ILD resolved in 35 patients (33%), remained stable or improved in 55 patients (51%), and deteriorated in 17 patients (16%). A total of 8 patients died, all in the group that had ILD deterioration, and 7 of these deaths were from complications related to ILD. Factors present at the time of diagnosis associated with ILD deterioration over time included older age, dyspnea, cough, acute onset of ILD, and worse PFT. Additionally, an HRCT finding of usual interstitial pneumonia was associated with ILD deterioration, although not significantly (P = .07). Lung tissue was obtained from 41/107 of patients (38%), and biopsy findings of usual interstitial pneumonia were significantly associated with ILD deterioration. Conversely, biopsy findings of cryptogenic organizing pneumonia and nonspecific interstitial pneumonia were associated with improved outcomes. Factors not associated with worsening ILD were PM/DM subset, creatine kinase levels, esophageal impairment, a concomitant diagnosis of cancer, mechanic's hands, and autoantibodies (in particular antinuclear antibodies, anti-Jo-1, and anti-PM-Scl). Of interest, 29 patients (27%) were positive for anti-SSA antibodies, raising the question of possible overlap syndromes. The relationship between anti-SSA positive status and ILD outcomes was not discussed. Also of note, ILD preceded a diagnosis of PM/DM in 20/107 patients (19%), although in most patients (64%), ILD was identified at the same time that the patients presented with PM/DM.

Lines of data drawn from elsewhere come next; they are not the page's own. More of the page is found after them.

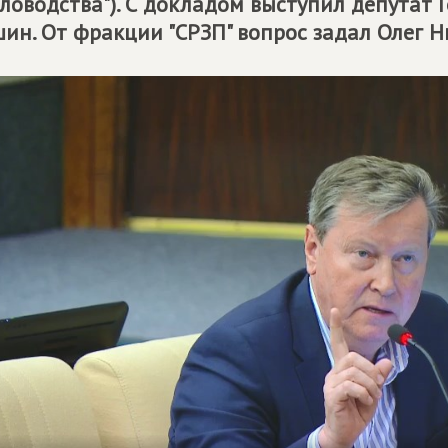
ловодства"). С докладом выступил депутат
ин. От фракции "СРЗП" вопрос задал Олег Н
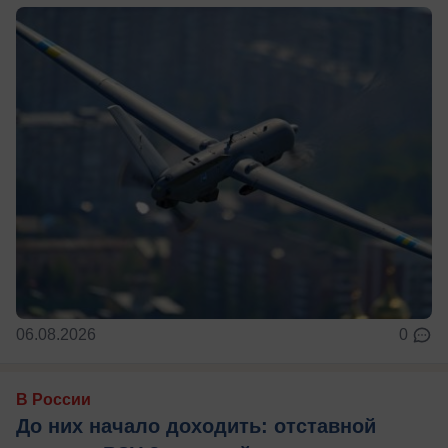
06.08.2026
0
В России
До них начало доходить: отставной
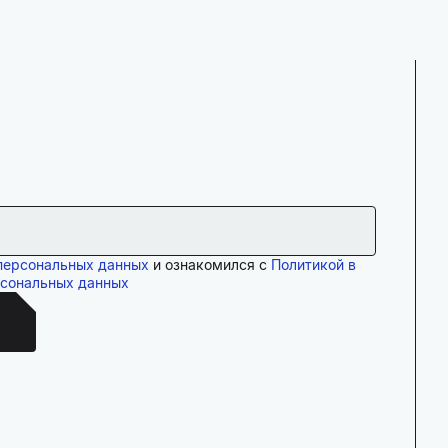
персональных данных
и ознакомился с
Политикой в
рсональных данных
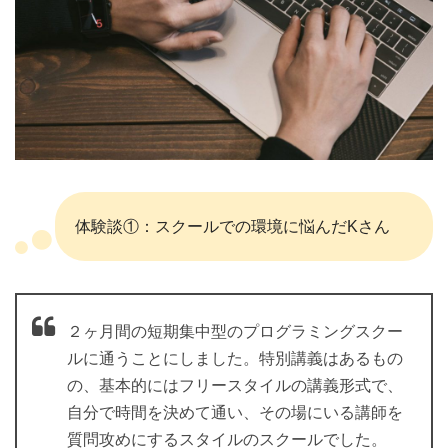
体験談①：スクールでの環境に悩んだKさん
２ヶ月間の短期集中型のプログラミングスクー
ルに通うことにしました。特別講義はあるもの
の、基本的にはフリースタイルの講義形式で、
自分で時間を決めて通い、その場にいる講師を
質問攻めにするスタイルのスクールでした。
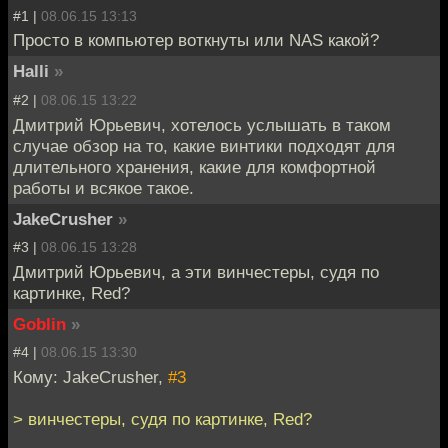
#1 |
08.06.15 13:13
Просто в компьютер воткнуты или NAS какой?
Halli
»
#2 |
08.06.15 13:22
Дмитрий Юрьевич, хотелось услышать в таком
случае обзор на то, какие винтики подходят для
длительного хранения, какие для комфортной
работы и всякое такое.
JakeCrusher
»
#3 |
08.06.15 13:28
Дмитрий Юрьевич, а эти винчестеры, судя по
картинке, Red?
Goblin
»
#4 |
08.06.15 13:30
Кому: JakeCrusher,
#3
> винчестеры, судя по картинке, Red?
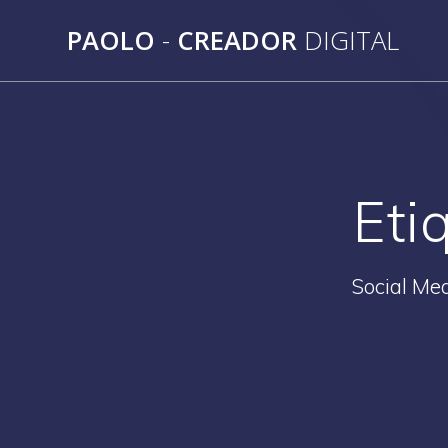
Saltar
PAOLO
-
CREADOR
DIGITAL
al
contenido
Eti
Social Med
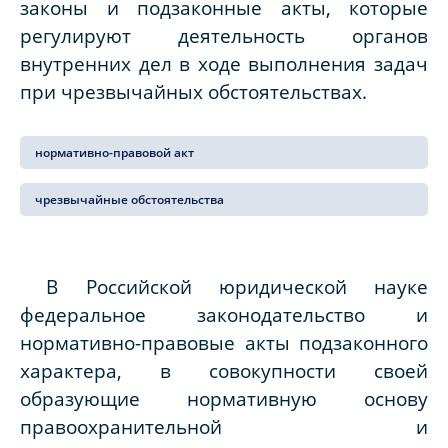
законы и подзаконные акты, которые
регулируют деятельность органов
внутренних дел в ходе выполнения задач
при чрезвычайных обстоятельствах.
нормативно-правовой акт
чрезвычайные обстоятельства
В Российской юридической науке
федеральное законодательство и
нормативно-правовые акты подзаконного
характера, в совокупности своей
образующие нормативную основу
правоохранительной и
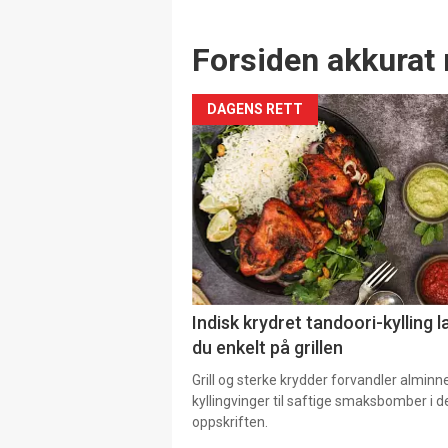
Forsiden akkurat 
DAGENS RETT
Indisk krydret tandoori-kylling l
du enkelt på grillen
Grill og sterke krydder forvandler alminn
kyllingvinger til saftige smaksbomber i 
oppskriften.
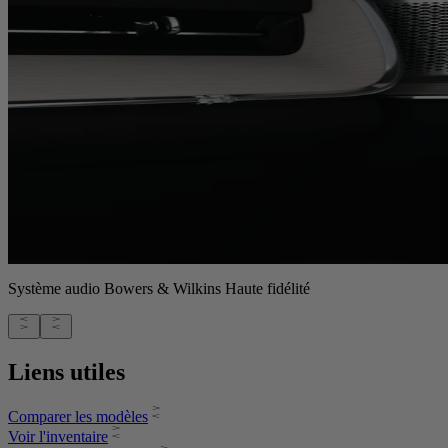
Système audio Bowers & Wilkins Haute fidélité
Liens utiles
Comparer les modèles
Voir l'inventaire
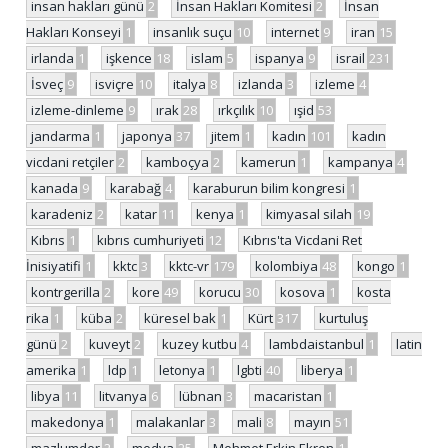
insan hakları günü
2
İnsan Hakları Komitesi
2
İnsan
Hakları Konseyi
1
insanlık suçu
10
internet
9
iran
15
irlanda
1
işkence
18
islam
5
ispanya
9
israil
231
İsveç
9
isviçre
10
italya
8
izlanda
3
izleme
4
izleme-dinleme
9
ırak
28
ırkçılık
10
ışid
53
jandarma
1
japonya
37
jitem
1
kadın
101
kadın
vicdani retçiler
2
kamboçya
2
kamerun
1
kampanya
4
kanada
9
karabağ
4
karaburun bilim kongresi
1
karadeniz
2
katar
11
kenya
1
kimyasal silah
19
Kıbrıs
1
kıbrıs cumhuriyeti
12
Kıbrıs'ta Vicdani Ret
İnisiyatifi
1
kktc
3
kktc-vr
179
kolombiya
48
kongo
1
kontrgerilla
2
kore
49
korucu
30
kosova
1
kosta
rika
1
küba
2
küresel bak
1
Kürt
317
kurtuluş
günü
2
kuveyt
2
kuzey kutbu
4
lambdaistanbul
1
latin
amerika
1
ldp
1
letonya
1
lgbti
40
liberya
1
libya
11
litvanya
6
lübnan
3
macaristan
1
makedonya
1
malakanlar
3
mali
8
mayın
51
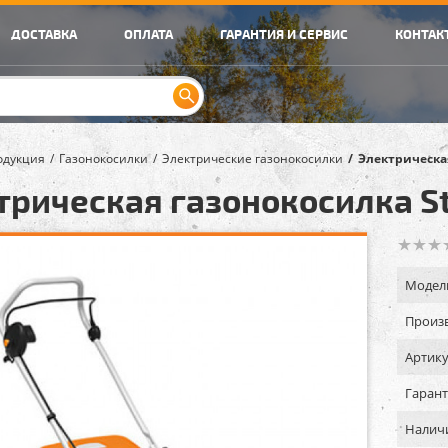
ДОСТАВКА
ОПЛАТА
ГАРАНТИЯ И СЕРВИС
КОНТАК
одукция
Газонокосилки
Электрические газонокосилки
Электрическая
трическая газонокосилка St
Модел
Произв
Артику
Гарант
Налич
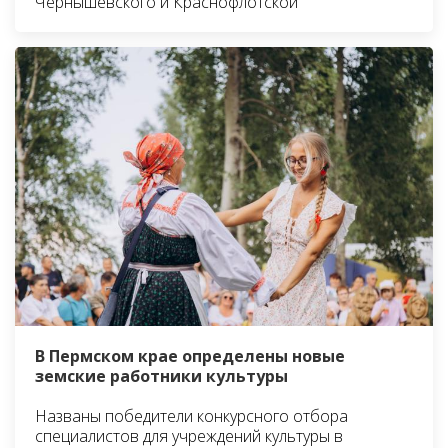
Чернышевского и Краснофлотской
В Пермском крае определены новые
земские работники культуры
Названы победители конкурсного отбора
специалистов для учреждений культуры в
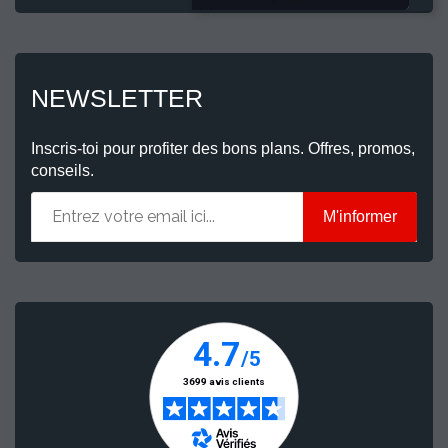
NEWSLETTER
Inscris-toi pour profiter des bons plans. Offres, promos,
conseils.
M'informer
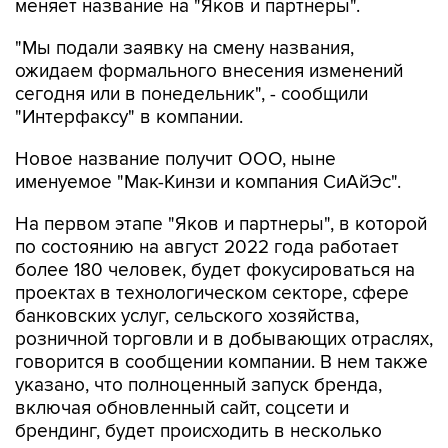
меняет название на "Яков и партнеры".
"Мы подали заявку на смену названия,
ожидаем формального внесения изменений
сегодня или в понедельник", - сообщили
"Интерфаксу" в компании.
Новое название получит ООО, ныне
именуемое "Мак-Кинзи и компания СиАйЭс".
На первом этапе "Яков и партнеры", в которой
по состоянию на август 2022 года работает
более 180 человек, будет фокусироваться на
проектах в технологическом секторе, сфере
банковских услуг, сельского хозяйства,
розничной торговли и в добывающих отраслях,
говорится в сообщении компании. В нем также
указано, что полноценный запуск бренда,
включая обновленный сайт, соцсети и
брендинг, будет происходить в несколько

A variety of therapies were used to treat the PM/DM and ILD. In descriptive analyses, several treatments resulted in improvement of ILD, although these same treatments were also used in the patients who did not improve. These therapies included steroids alone or steroids in combination with azathioprine, cyclophosphamide (typically monthly at a dose of 0.5-0.8 g/m for 3-6 months), and other agents, such as mycophenolate. In particular, of those treated initially with steroids and azathioprine, 20/25 (80%) had either resolution or significant improvement of their ILD. Of patients with ILD treated initially with steroids and cyclophosphamide, 16/25 (64%) had resolution or significant improvement.